Today and all days, we celebrate and honour HERstory.
Margaret Ann Bulkley
Margaret Ann Bulkley was born in Cork in 1789, but lived her life as Dr James Barry. She pretended to be a man so she could be accepted into University where she studied medicine. Dr Barry went on to have an incredibly career in medicine, where she rose to the rank of General and was known for vastly improving the condition of wounded soldiers. She also performed the first known C-section where both the mother and child survived. Barry openly treated both the rich and the poor and often spoke up about sanitary conditions and the poor conditions of asylums. This made her somewhat of a human rights activist for the time.
Learn more at historycollection.com
Irena Sendlerowa
Irena Sendlerowa was a Polish hero during world war II. She saved over 2,500 Jewish children, by smuggling them out of the Warsaw Ghetto between 1942 and 1943 to safe hiding places. She also found non- Jewish families to adopt them. From the beginning of the German occupation she led a double life. Officially: employee of Warsaw City Council. Unofficially: an activist in the Polish Socialist Party, and later on the Żegota Polish Council to Aid Jews as ‘sister Jolanta’.

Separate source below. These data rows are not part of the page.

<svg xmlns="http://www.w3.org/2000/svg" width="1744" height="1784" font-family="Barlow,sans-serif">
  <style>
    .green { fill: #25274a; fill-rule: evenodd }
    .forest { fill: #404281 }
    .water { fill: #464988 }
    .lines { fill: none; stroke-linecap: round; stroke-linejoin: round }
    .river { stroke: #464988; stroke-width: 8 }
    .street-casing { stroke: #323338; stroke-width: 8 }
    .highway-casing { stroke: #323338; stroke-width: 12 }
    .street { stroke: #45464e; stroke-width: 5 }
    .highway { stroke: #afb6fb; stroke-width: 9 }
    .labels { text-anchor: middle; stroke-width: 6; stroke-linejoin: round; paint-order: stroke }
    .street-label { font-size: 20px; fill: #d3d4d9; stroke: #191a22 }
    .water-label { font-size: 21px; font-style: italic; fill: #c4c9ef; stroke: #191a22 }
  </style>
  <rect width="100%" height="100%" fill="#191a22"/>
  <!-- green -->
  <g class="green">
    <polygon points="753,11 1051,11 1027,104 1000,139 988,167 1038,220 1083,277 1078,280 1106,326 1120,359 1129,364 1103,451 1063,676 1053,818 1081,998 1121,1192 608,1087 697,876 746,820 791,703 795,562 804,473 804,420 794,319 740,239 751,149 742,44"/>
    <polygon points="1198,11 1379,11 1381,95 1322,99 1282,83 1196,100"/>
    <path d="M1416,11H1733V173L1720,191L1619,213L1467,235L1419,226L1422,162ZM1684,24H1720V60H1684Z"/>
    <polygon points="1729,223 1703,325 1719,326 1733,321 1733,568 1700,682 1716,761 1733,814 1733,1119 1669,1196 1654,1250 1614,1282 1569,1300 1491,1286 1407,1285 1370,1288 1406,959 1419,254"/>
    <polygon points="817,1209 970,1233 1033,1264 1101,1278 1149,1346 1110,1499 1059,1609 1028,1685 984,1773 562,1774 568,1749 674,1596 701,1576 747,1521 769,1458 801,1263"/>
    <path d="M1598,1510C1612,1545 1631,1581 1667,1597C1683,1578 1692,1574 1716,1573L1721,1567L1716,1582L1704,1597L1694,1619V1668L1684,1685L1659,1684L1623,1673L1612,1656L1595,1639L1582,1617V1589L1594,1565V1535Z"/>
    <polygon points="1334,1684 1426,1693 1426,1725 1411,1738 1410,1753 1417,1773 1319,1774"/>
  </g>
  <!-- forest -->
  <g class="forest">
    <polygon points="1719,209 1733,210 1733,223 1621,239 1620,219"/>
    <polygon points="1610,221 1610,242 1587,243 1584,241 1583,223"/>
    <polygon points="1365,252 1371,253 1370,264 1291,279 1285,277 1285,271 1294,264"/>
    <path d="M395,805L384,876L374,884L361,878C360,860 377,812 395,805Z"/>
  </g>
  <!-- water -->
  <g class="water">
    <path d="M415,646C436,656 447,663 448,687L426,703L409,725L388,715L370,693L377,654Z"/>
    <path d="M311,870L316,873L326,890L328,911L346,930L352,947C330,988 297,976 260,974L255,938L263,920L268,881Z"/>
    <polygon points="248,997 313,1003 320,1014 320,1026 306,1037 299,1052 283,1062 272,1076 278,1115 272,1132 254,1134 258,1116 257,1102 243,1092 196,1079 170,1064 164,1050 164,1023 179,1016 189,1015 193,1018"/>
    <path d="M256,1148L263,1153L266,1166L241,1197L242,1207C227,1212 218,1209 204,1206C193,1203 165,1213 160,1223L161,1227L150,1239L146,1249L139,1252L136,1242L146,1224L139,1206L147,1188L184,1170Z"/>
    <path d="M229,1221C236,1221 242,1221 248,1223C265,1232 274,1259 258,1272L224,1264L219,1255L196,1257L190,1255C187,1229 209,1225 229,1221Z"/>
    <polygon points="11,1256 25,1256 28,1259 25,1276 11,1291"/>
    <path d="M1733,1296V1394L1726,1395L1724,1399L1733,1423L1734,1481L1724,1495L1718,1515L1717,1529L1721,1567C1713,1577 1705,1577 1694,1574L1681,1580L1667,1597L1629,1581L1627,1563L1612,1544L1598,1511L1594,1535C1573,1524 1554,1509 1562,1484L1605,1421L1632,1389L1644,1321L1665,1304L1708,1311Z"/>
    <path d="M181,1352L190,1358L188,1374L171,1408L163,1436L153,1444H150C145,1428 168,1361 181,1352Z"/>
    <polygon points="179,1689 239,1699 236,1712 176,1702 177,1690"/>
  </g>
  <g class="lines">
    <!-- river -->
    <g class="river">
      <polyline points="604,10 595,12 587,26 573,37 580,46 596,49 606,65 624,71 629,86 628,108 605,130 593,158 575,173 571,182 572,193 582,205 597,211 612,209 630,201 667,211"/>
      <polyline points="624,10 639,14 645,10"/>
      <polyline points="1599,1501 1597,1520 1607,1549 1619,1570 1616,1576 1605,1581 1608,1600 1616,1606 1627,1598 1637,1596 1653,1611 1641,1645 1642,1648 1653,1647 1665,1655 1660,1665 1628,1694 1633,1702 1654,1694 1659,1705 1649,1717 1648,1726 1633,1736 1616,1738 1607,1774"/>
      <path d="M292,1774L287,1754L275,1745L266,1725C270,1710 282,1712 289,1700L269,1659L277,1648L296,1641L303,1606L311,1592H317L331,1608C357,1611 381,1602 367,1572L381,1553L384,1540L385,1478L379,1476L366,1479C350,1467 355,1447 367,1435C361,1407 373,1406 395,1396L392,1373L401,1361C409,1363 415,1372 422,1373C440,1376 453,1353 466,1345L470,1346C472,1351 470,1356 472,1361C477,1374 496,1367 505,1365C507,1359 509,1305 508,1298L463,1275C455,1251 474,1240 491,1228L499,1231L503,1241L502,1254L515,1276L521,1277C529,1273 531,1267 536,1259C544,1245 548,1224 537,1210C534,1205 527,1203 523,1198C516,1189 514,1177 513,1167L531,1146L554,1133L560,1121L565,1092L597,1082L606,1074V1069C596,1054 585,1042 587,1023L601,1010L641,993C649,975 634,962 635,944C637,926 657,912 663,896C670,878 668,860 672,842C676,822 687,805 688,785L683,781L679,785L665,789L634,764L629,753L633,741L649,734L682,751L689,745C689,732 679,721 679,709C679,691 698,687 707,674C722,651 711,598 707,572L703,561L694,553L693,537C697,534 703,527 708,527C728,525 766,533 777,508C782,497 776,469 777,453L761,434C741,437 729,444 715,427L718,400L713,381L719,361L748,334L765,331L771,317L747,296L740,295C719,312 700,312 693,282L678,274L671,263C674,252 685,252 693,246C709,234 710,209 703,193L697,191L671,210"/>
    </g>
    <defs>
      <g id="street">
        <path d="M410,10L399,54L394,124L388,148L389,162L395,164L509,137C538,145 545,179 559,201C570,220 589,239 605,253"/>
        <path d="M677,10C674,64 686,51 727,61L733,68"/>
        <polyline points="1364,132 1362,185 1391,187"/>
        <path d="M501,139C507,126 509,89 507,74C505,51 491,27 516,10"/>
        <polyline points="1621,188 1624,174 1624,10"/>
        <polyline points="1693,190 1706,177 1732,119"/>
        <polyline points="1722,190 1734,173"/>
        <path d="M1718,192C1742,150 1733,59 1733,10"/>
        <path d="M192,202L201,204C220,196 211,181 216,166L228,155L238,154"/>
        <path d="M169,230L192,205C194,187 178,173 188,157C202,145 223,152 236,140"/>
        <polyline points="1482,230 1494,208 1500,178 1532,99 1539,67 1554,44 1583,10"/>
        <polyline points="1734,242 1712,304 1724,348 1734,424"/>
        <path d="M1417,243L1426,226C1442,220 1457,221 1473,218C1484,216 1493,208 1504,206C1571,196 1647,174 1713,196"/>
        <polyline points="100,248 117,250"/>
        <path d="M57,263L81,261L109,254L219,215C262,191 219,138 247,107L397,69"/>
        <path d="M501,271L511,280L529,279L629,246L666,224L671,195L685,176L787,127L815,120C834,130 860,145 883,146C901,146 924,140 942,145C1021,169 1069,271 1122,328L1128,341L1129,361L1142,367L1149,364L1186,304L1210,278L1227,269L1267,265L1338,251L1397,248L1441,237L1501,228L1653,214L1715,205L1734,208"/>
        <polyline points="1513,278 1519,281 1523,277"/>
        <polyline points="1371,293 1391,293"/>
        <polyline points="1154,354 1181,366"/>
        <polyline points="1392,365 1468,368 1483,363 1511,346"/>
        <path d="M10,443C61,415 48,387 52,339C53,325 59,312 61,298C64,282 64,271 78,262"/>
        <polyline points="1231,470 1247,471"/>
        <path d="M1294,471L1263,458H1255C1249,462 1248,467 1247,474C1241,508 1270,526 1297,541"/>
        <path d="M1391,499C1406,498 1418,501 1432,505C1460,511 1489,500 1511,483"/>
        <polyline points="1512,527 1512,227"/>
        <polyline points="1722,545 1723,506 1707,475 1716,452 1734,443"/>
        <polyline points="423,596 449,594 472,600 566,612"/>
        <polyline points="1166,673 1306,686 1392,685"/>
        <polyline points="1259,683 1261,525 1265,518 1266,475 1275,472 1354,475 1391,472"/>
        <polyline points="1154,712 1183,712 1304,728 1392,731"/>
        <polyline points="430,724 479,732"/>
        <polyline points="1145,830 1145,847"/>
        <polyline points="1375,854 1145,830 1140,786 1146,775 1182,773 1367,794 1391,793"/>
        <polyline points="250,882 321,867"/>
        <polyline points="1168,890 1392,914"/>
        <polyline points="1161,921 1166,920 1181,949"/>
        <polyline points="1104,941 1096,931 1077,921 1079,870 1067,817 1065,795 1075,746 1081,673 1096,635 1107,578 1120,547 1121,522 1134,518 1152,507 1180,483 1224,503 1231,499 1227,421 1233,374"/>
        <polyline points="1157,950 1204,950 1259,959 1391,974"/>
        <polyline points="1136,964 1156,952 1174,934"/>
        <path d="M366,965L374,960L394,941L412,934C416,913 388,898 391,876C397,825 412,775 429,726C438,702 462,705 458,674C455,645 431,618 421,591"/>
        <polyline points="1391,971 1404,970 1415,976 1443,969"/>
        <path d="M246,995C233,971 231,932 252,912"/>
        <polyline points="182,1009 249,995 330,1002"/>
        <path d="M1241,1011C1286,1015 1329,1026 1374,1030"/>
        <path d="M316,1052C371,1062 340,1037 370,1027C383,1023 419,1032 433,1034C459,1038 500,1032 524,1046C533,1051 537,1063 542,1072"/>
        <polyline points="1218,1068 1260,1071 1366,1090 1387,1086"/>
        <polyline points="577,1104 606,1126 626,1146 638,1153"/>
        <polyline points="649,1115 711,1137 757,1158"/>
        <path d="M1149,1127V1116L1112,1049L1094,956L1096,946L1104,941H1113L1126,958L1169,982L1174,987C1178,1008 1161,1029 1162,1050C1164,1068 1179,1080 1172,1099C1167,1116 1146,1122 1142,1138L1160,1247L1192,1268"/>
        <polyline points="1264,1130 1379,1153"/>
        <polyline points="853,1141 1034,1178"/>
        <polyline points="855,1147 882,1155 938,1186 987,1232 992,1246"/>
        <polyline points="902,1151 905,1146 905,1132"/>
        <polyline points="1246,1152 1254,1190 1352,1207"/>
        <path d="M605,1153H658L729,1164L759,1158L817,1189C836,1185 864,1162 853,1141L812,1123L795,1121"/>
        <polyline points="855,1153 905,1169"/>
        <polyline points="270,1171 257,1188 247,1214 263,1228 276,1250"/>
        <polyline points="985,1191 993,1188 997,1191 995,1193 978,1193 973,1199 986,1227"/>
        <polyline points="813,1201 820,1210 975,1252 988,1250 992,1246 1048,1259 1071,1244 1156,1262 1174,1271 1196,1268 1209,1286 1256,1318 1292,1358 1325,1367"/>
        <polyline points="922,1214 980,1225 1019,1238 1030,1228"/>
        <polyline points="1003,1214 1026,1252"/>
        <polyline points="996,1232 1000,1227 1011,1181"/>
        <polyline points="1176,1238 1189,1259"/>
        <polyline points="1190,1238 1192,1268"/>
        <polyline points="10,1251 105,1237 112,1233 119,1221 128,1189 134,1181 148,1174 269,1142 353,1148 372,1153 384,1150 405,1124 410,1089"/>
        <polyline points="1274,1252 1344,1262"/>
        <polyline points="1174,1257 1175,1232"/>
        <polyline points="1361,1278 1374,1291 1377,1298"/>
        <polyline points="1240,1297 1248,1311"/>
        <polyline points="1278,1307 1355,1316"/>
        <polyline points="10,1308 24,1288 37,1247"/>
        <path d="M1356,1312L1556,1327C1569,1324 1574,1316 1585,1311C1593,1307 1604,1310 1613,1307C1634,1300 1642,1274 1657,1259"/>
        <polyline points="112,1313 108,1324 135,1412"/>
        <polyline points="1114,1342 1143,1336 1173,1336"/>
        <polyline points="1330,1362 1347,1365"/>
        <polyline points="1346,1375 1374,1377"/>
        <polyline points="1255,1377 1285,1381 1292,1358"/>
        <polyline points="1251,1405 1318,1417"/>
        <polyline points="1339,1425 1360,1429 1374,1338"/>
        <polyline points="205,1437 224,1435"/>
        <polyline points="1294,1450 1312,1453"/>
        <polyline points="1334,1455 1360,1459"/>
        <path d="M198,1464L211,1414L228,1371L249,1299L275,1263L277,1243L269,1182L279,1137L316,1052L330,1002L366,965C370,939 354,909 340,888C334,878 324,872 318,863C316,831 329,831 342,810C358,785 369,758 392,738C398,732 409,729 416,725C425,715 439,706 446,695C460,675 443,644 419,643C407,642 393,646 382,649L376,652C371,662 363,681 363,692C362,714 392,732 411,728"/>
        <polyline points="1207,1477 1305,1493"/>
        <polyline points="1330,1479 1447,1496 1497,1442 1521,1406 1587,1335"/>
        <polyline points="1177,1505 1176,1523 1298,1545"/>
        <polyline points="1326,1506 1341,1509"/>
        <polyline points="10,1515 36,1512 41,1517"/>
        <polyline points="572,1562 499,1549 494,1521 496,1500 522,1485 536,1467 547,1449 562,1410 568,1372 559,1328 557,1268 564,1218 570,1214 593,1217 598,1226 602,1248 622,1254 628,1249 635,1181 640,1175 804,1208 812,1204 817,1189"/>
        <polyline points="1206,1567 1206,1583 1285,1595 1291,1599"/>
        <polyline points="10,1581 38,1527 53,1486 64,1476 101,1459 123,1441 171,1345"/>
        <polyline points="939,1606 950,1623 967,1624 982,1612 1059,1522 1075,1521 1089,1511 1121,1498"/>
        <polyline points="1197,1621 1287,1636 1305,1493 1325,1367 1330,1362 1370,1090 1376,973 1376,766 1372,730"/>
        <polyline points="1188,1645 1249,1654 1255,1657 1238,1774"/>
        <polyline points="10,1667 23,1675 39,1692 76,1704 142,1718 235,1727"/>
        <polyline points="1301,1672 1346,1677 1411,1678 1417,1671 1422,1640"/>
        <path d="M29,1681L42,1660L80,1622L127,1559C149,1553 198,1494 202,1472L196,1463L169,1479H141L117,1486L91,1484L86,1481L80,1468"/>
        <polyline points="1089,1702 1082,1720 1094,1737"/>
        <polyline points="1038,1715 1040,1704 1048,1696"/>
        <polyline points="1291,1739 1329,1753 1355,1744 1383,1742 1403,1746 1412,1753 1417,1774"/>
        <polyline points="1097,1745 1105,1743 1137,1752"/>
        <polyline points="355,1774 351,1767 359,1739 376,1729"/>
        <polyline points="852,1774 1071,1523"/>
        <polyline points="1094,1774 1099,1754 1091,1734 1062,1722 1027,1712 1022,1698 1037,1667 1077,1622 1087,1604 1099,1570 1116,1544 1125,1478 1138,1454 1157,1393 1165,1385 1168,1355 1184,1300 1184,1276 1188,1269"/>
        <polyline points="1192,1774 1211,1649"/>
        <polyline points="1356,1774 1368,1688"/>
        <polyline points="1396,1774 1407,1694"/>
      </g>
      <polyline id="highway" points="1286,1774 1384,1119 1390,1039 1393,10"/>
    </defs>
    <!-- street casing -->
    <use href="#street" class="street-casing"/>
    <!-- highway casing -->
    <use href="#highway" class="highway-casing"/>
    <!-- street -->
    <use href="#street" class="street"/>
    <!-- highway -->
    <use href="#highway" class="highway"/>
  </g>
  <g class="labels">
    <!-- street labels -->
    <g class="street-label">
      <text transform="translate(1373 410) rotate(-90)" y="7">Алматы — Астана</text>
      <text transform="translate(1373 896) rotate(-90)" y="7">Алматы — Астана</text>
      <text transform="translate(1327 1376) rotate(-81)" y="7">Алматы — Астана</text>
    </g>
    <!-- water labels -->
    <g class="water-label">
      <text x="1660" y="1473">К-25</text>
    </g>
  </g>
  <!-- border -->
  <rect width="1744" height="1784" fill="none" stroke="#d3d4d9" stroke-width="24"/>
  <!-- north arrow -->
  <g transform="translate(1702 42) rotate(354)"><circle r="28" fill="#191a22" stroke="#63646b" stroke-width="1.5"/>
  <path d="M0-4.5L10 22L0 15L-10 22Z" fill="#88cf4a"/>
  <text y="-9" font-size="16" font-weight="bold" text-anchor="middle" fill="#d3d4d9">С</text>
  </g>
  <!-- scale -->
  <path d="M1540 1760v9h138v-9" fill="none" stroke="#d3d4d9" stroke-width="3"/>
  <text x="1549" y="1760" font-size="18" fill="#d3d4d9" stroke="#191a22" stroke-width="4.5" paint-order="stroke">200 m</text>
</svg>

Read more of her incredible story: https://culture.pl/en/artist/irena-sendlerowa.
Hanna Sheehy-Skefffington
Hanna Sheehy-Skefffington, was born 24 May 1877, was one of Ireland’s most ardent promoters of women’s rights. She was an influential figure during the suffragette movement, tirelessly campaigning for the equal status of men and women in Ireland .She was responsible for founding the Irish Women’s Franchise League in 1908 with her husband, Francis Sheehy-Skeffington, and Margaret Cousins. This was a militant suffrage organisation that played an important role in the pursuit of civil rights. Additionally, in 1911 Skeffington became one of the founding members of the Irish Women’s Workers Union, an autonomous branch of the Irish Transport and general Workers’ Union (ITGWU).
Learn more at womensmuseumofireland.ie
Harriet Tubman
Harriet Tubman was an escaped enslaved woman who became a “conductor” on the Underground Railroad, leading enslaved people to freedom before the Civil War, all while carrying a bounty on her head. But she was also a nurse, a Union spy and a women’s suffrage supporter. Tubman is one of the most recognized icons in American history and her legacy has inspired countless people from every race and background.
Find out more: https://www.history.com/topics/black-history/harriet-tubman
Lilian Bland
Lilian Bland was born on 28 September 1878 in Kent, England. She was an unconventional young woman for the time, engaging in activities that were not considered appropriate for a ‘young lady’ in the Edwardian period. She became a journalist and pioneer aviator. In 1910 she became the first woman in the British Isles and possibly the world, to design, build and fly an aircraft.
Read her story: https://womensmuseumofireland.ie/articles/lilian-bland
Claudette Colvin
“A 15-year-old gifted Black student, with aspirations to become a civil rights attorney, took a window seat near the exit door. She gazed outdoors until the white driver instructed her to give up her seat for a white passenger standing nearby” – Claudette Colvin refused.
Read her story here: https://www.theguardian.com/society/2021/feb/25/claudette-colvin-the-woman-who-refused-to-give-up-her-bus-seat-nine-months-before-rosa-parks
Lena Rice
Born in 1866 in Co. Tipperary, Lena Rice is renowned as Ireland’s most successful female tennis player. Rice’s lawn tennis career only spanned two seasons, but it ended with her being named Wimbledon Champion in 1890 and credited with inventing the forehand smash, used by the present day big-hitting female tennis stars”. irishpost.com
Anandi Gopal Joshi
Born at a time when most women in her country did not receive an education, she set sail for America at the age of 18 to study medicine. Anandi Gopal Joshi graduated from the Women’s Medical College of Pennsylvania in 1885, becoming the first Indian woman to obtain a degree in western medicine. Although she died young, her determination to challenge gender stereotypes and cultural customs blazed a trail for generations to come”.